By Christopher Grimes

AUSTIN, Texas (Dow Jones)--Peak International Ltd. (PEAKF) makes little plastic containers that semiconducter makers use to ship their chips to manufacturers of everything from computers to cell phones to new cars.

But Peak's hottest product is its Garbage Index.

More than 500 manufacturers, including all the powerhouses - Compaq Computer Corp. (CPQ), Dell Computer Corp. (DELL), Motorola Corp. (MOT) and others - receive chips they put into their products in Peak's containers.

The containers look like shallow black ice-cube trays and cost a few dollars each, so after they take out the chips, the companies toss them into special recycling bins. Peak collects the empties and sells them again to chip makers like Intel Corp. (INTC) and Texas Instruments Inc. (TXN).

That's how Peak came to create its Garbage Index.

The process provides a pretty clear picture of how many chips are going into computers, cell phones, modems, auto-navigation devices and other high-tech products. With 40% of the market for the chip containers, Peak has recycled more than 100 million trays by now, enough to make the trash count a pretty fair industry yardstick.

It's a "sanity check" for analysts trying to cope with the wild market swings of high-technology stocks, says Richard Brook, father of the Garbage Index and chief investment officer of Peak. "We get good information on the health of the business," he says.
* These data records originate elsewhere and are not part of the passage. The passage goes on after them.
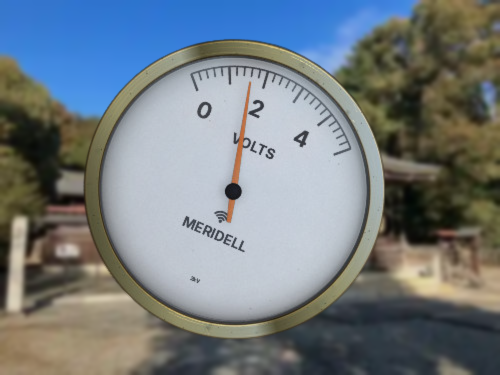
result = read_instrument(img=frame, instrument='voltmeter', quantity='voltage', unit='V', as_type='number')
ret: 1.6 V
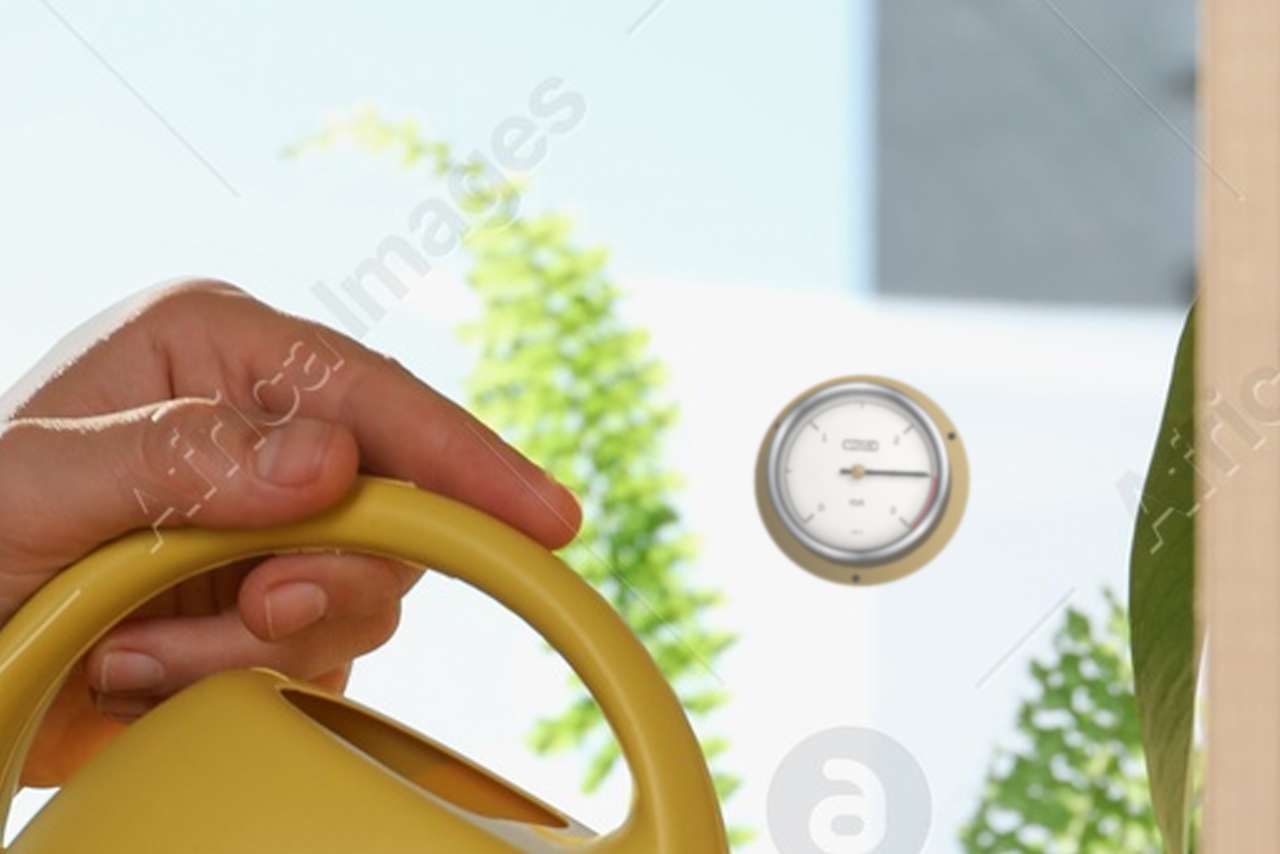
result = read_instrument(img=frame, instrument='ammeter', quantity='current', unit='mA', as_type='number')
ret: 2.5 mA
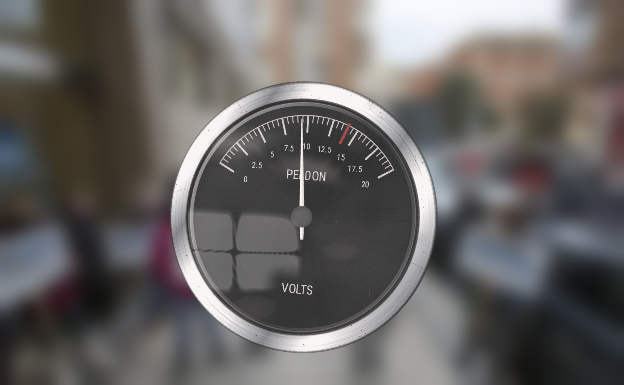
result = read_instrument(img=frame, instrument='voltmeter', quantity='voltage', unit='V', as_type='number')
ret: 9.5 V
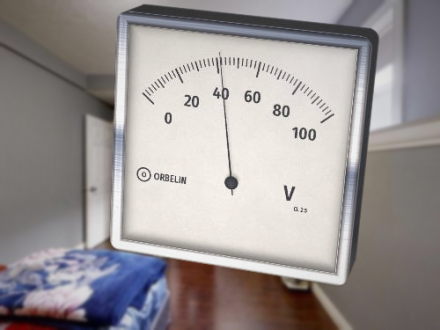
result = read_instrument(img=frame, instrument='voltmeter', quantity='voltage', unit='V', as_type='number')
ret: 42 V
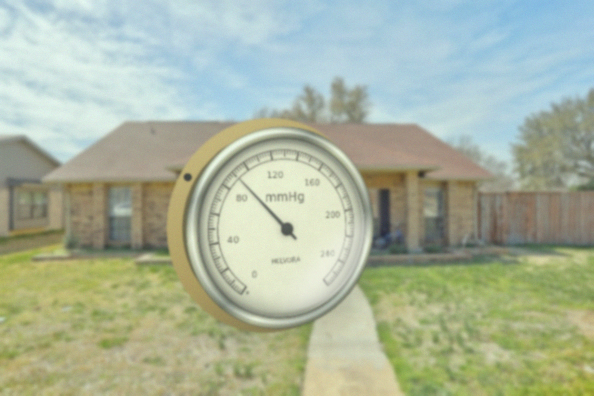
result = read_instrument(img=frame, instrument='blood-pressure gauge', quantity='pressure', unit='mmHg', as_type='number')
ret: 90 mmHg
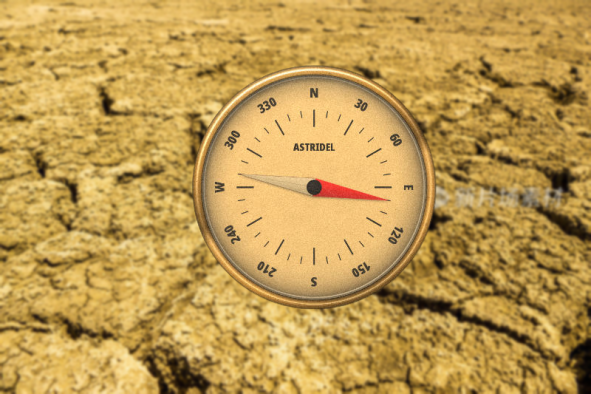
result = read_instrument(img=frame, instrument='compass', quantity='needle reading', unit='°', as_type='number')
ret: 100 °
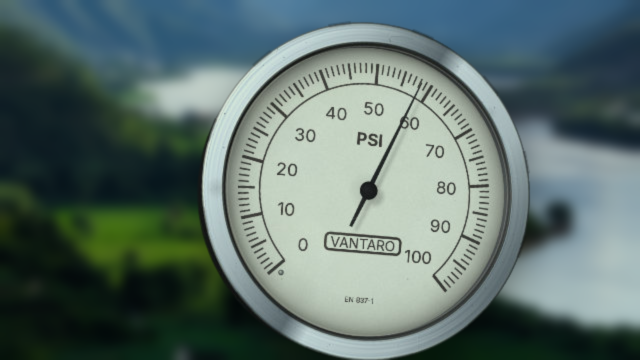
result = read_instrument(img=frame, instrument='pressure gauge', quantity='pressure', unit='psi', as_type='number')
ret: 58 psi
Brook giggles when he talks about the Garbage Index, which he originated to track his own business. It grew beyond that when Wall Street analysts and tech investors discovered its bottom-line relevance to other companies. The Garbage Index "gives us a very good indicator of the level of year-over-year unit volume in the semiconductor industry," says Brook.

Krishna Shankar, an analyst at Donaldson Lufkin Jenrette, concurs. "It's a humorous indicator, but it's a real-time indicator that gives a real sense of how chips are actually being used," says Shankar.

The index isn't nearly as useful as analysts would like it to be. Brook won't tell them the nitty-gritty, who's-up-who's-down scoop the trash shows him each month. If Peak ever gave out the skinny on an individual company's orders, "we'd get killed" by customers, says Brook. "I just tell them if the garbage index is going up or down."

Peak's stock price lately has has fallen as technology stocks have taken a beating. Brook says when shareholders ask him about Peak's price, they invariably feign innocence and ask about the index. They ask, "Oh, and by the way, should I be worried about holding any of these other tech stocks?" says Brook.

How is the Garbage Index doing?

"It's up - way up," says Brook. "We collected 3.5 million units last month and 3.3 million the month before that," he says.